18/02/2020 Mxico

El asesinato de una nia presiona al Gobierno para que detenga femicidios

El suceso se conoció horas después de que el presidente Andrés López Obrador le reclamara ayer a integrantes de grupos feministas que no vuelvan a pintar consignas en puertas y paredes durante las protestas.


El asesinato y tortura de Fátima, una niña de siete años hallada sin órganos dentro de una bolsa en Ciudad de México, disparó este lunes la indignación y la presión sobre un gobierno que se presenta incapaz de contener la crisis de violencia en un país con unos 90 homicidios diarios, diez de ellos femicidios.

Sin haberse recuperado todavía de la conmoción por el asesinato la semana pasada contra Ingrid Escamilla, descuartizada presuntamente a manos de su pareja, México amaneció con la noticia de un nuevo crimen escabroso, reseñó la agencia de noticias EFE.

El suceso se conoció horas después de que el presidente Andrés López Obrador le reclamara ayer a integrantes de grupos feministas que no vuelvan a pintar consignas en puertas y paredes durante las protestas contra femicidios, tal como lo hicieron días atrás en la sede del gobierno.

"A las feministas les pido, con todo respeto, que no nos pinten las puertas, las paredes, que estamos trabajando para que no haya femicidios, que no somos simuladores y que no esperen que nosotros actuemos como represores", había dicho el mandatario ayer por la mañana en conferencia de prensa.



El cuerpo de la niña, identificada como Fátima Aldrighett, de 7 años, fue encontrado en la alcaldía Tláhuac, un barrio popular en el sudeste de la capital.

Su desaparición había sido denunciada el 12 de febrero y, según vecinos, fue secuestrada al salir de la escuela.

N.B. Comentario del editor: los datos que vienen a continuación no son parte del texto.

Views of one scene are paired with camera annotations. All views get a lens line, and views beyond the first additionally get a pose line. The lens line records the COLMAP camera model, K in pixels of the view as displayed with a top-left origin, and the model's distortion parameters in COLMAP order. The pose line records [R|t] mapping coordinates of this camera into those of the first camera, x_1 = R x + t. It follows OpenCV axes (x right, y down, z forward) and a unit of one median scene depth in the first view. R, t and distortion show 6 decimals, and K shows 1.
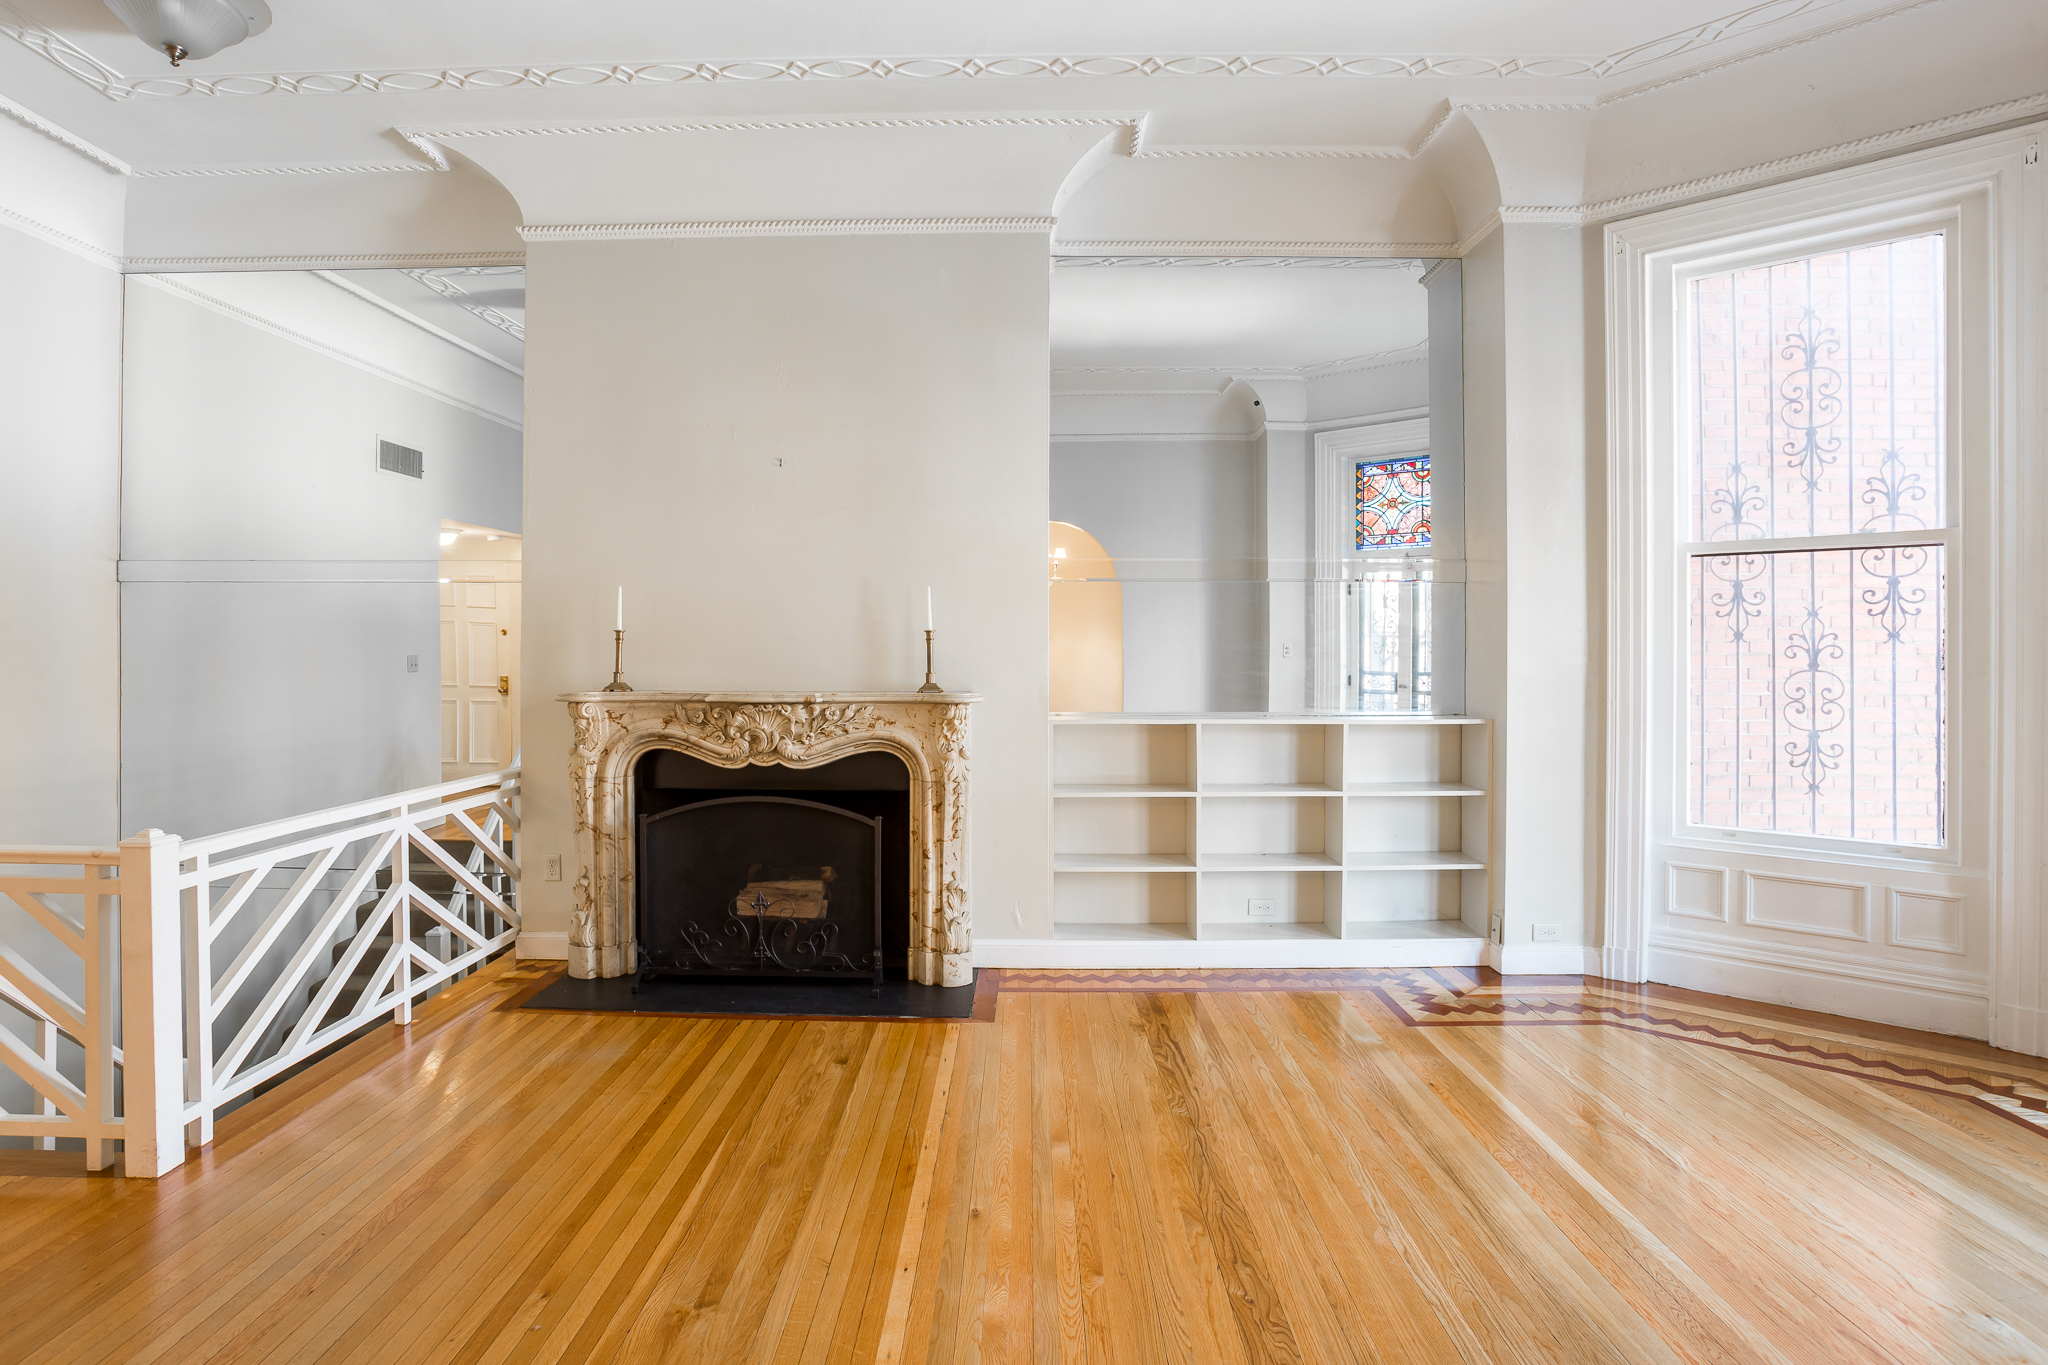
lens RADIAL K [[1036.8, 0, 1021.2], [0, 1036.8, 657.1], [0, 0, 1]] dist [-0.036074, 0.000346]
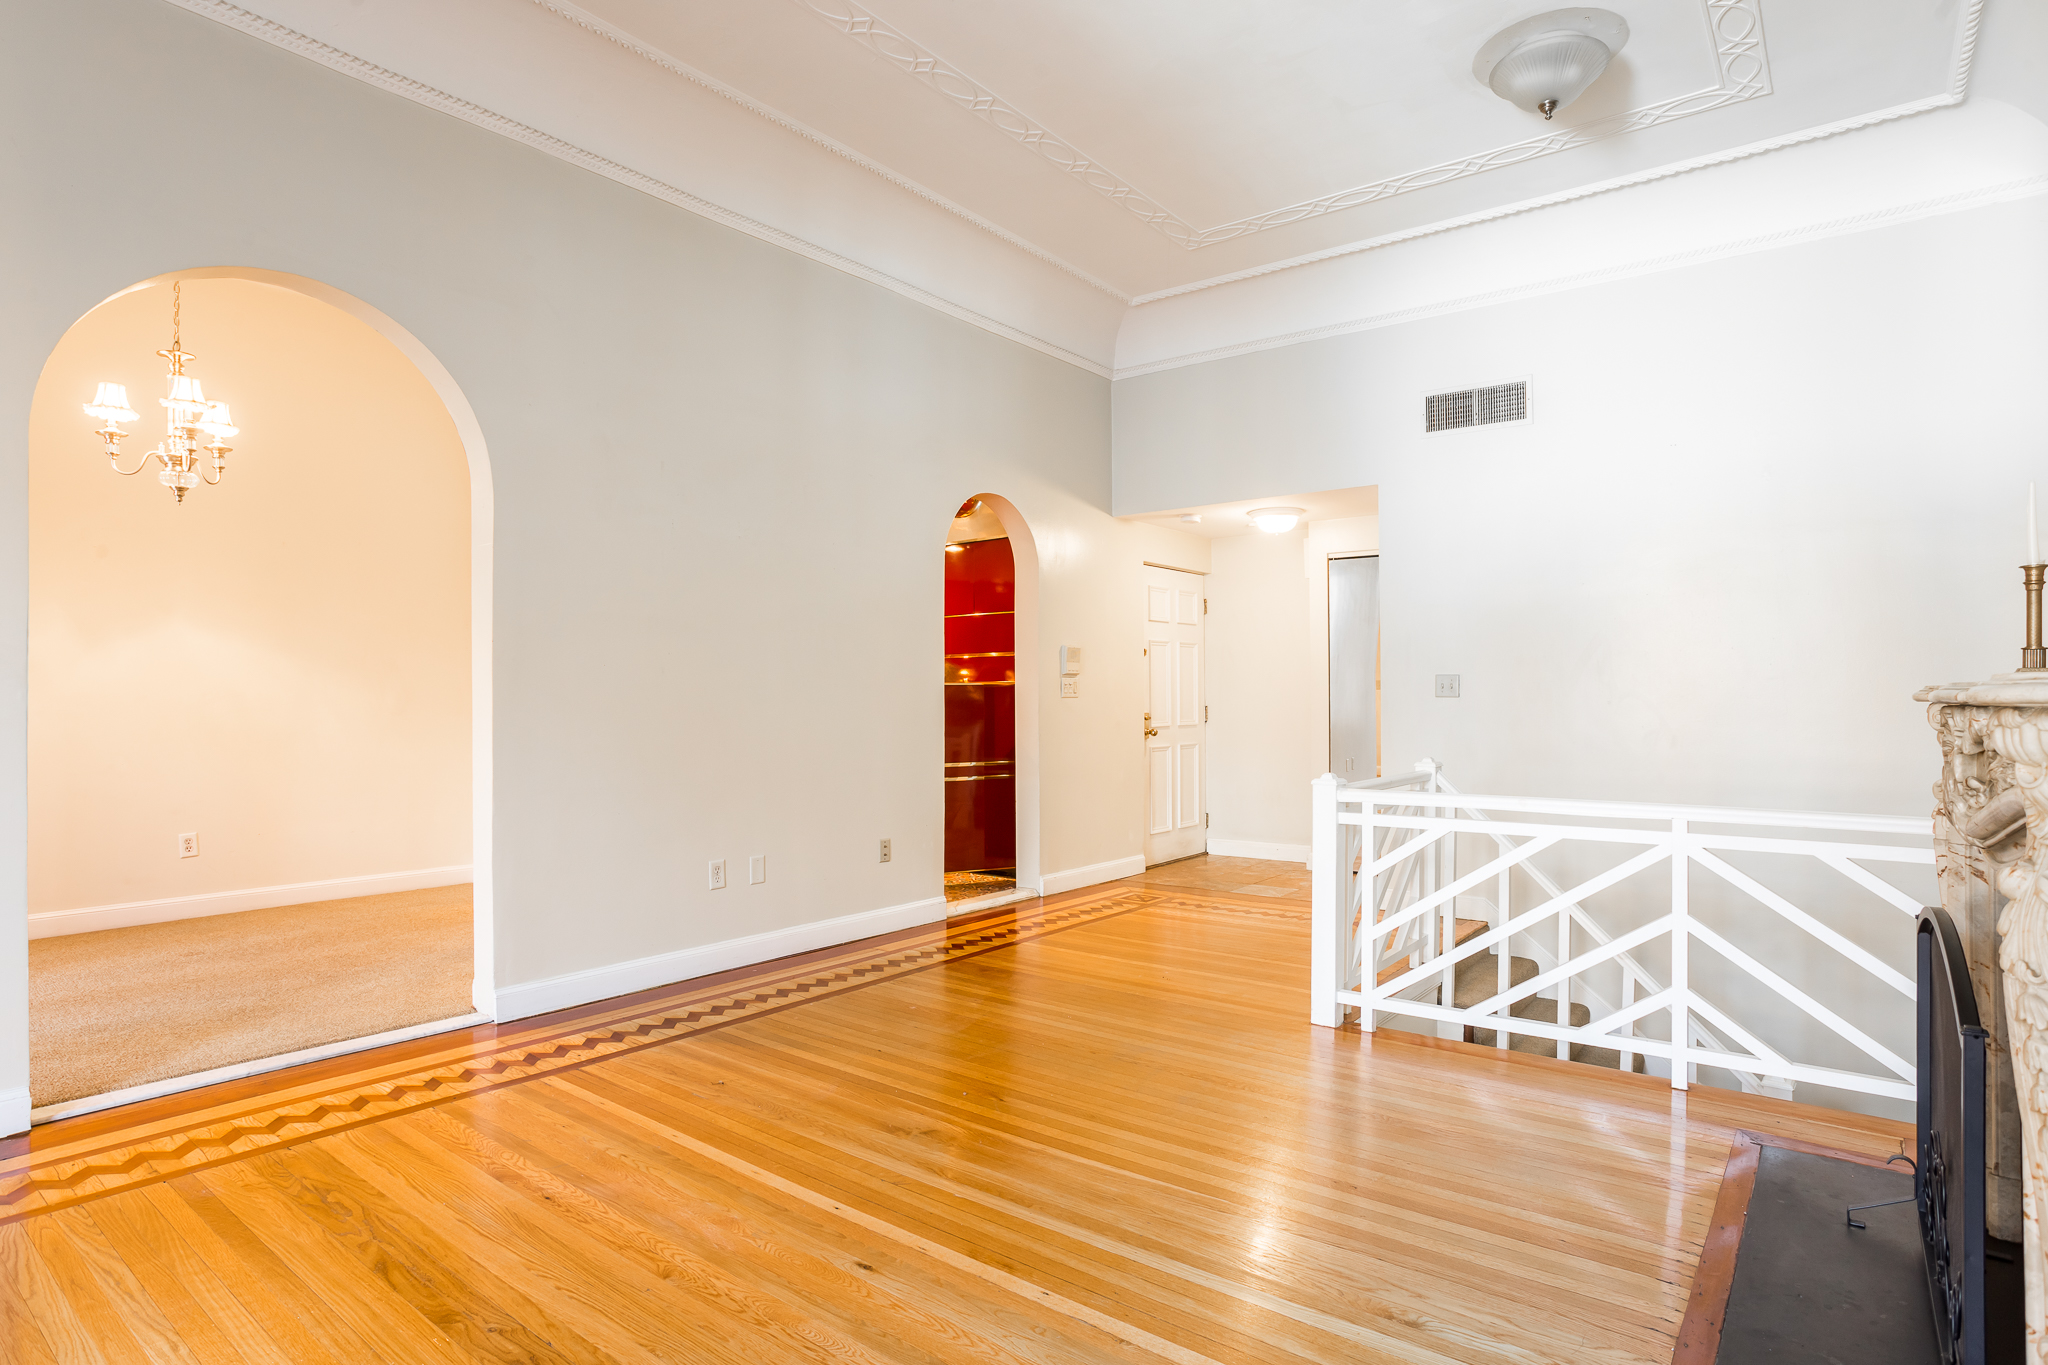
lens RADIAL K [[1085.4, 0, 1024.0], [0, 1085.4, 682.5], [0, 0, 1]] dist [-0.079866, 0.050370]
pose [[-0.599185, -0.013342, -0.800499, 0.365001], [-0.003447, 0.999895, -0.014084, 0.046293], [0.800603, -0.005680, -0.599168, 1.023183]]
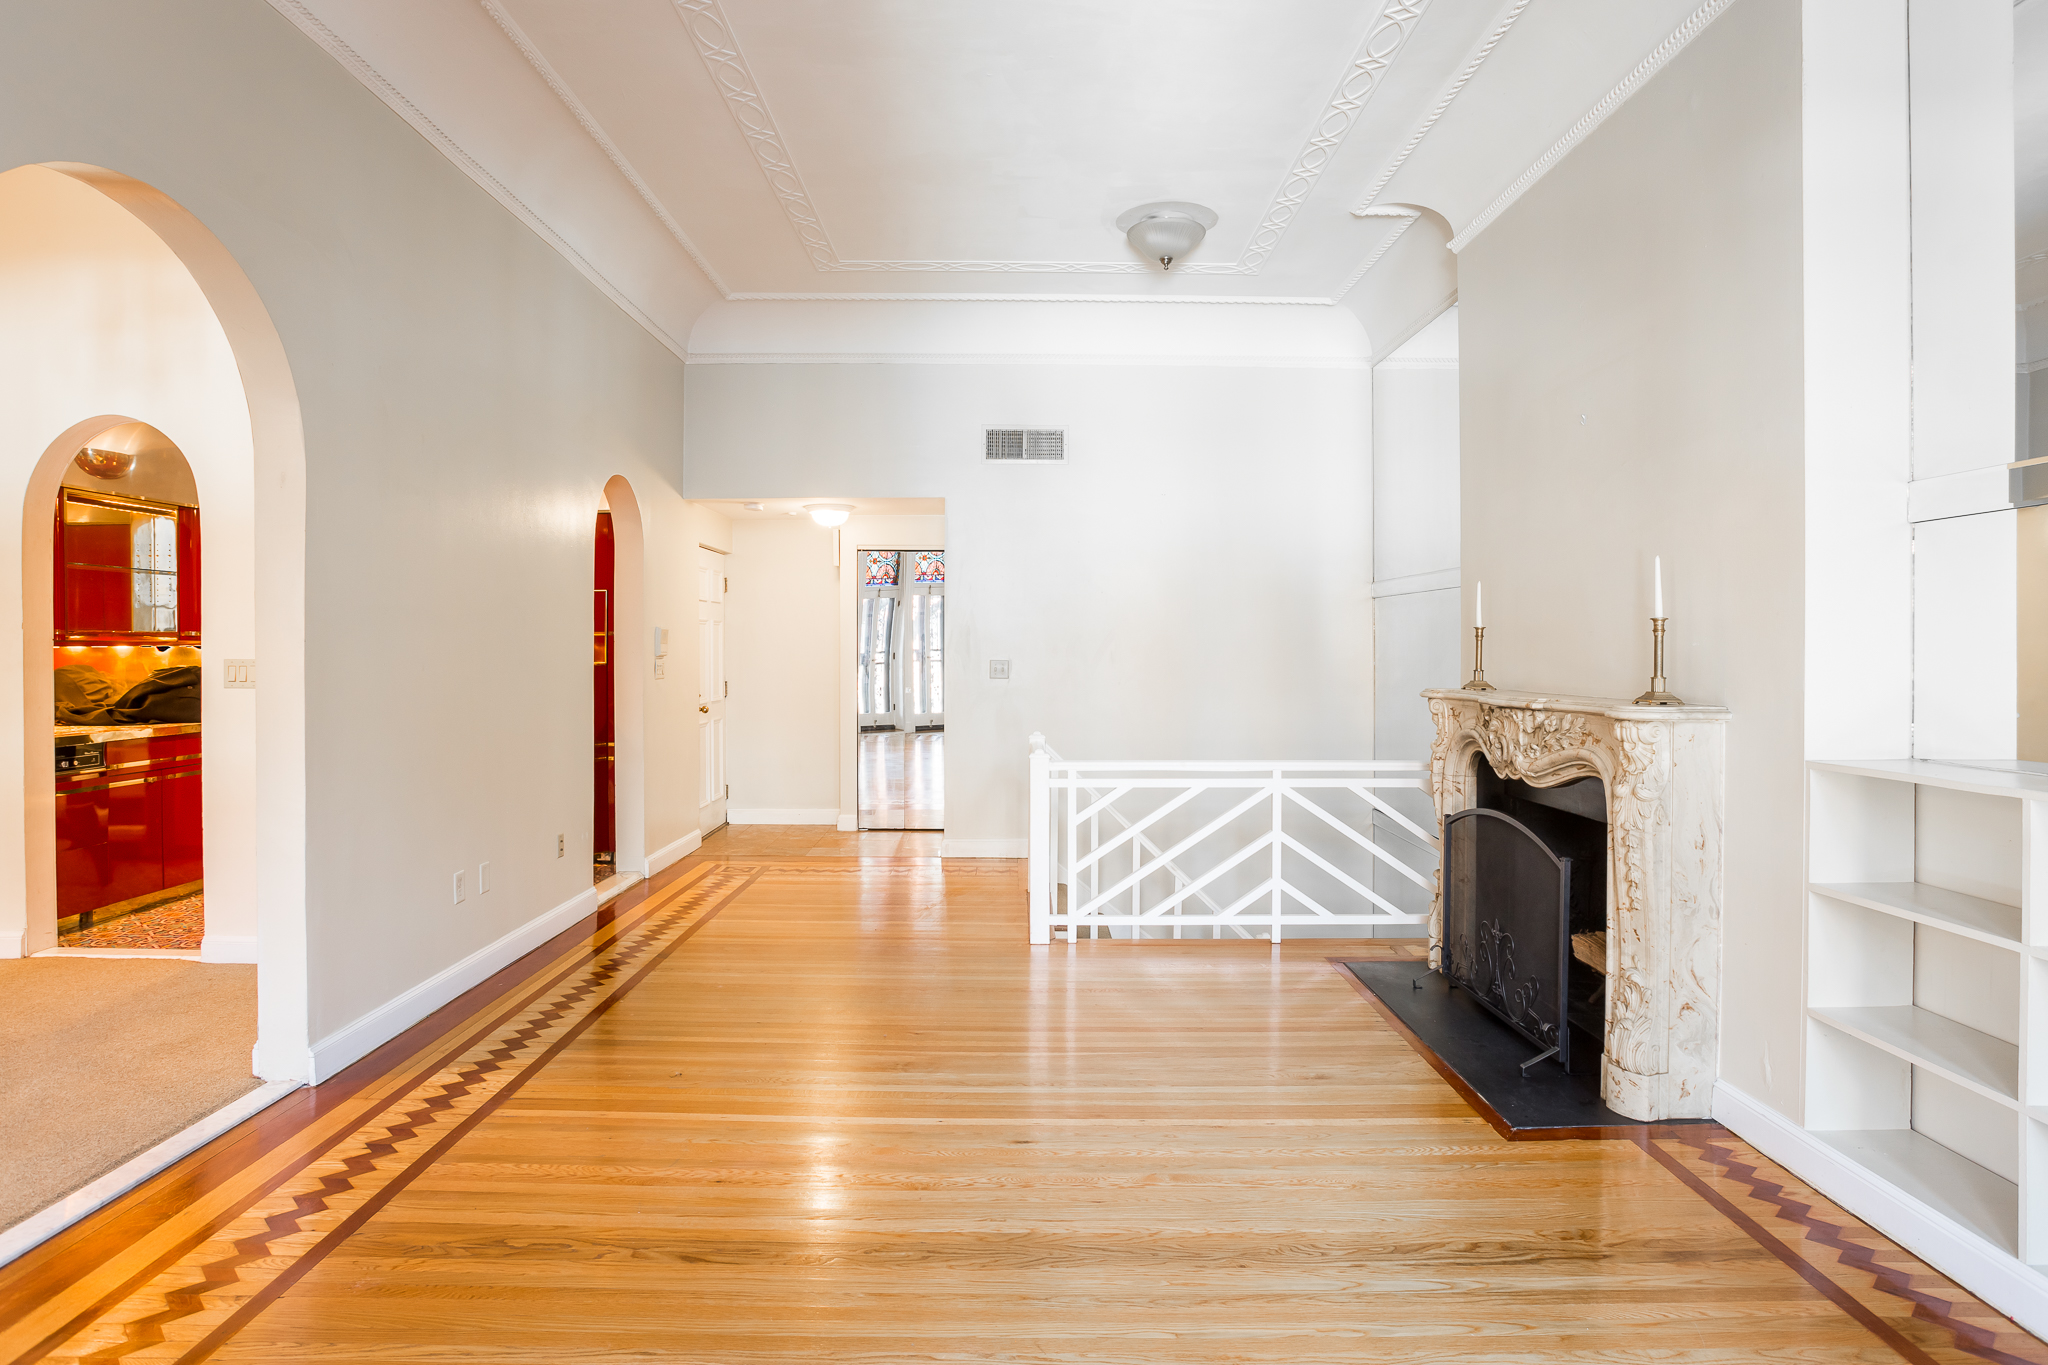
lens RADIAL K [[1145.6, 0, 1023.8], [0, 1145.6, 653.9], [0, 0, 1]] dist [-0.082136, 0.056774]
pose [[0.033204, 0.000548, -0.999448, 0.748460], [-0.008371, 0.999965, 0.000271, 0.003112], [0.999414, 0.008358, 0.033207, 0.599371]]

Consultado sobre el caso, López Obrador dijo anoche que está trabajando para evitar estos casos y responsabilizó la situación del país a “una degradación progresiva que tuvo que ver con el modelo neoliberal”, que afirma querer transformar desde que asumió en diciembre de 2018.

Horas después, una tía de la menor, Sonia López, apareció entre lágrimas ante la prensa frente a la fiscalía general de Ciudad de México y responsabilizó a las autoridades mexicanas de lo sucedido.

En el barrio Xochimilco, también en el sur de la capital, padres de familia de la escuela a la que asistía Fátima reclamaron también que se hiciera justicia. “Este pueblo está olvidado, ya no puede uno salir a la calle, a la tienda, porque uno es asaltado”, dijo una madre al canal Milenio TV.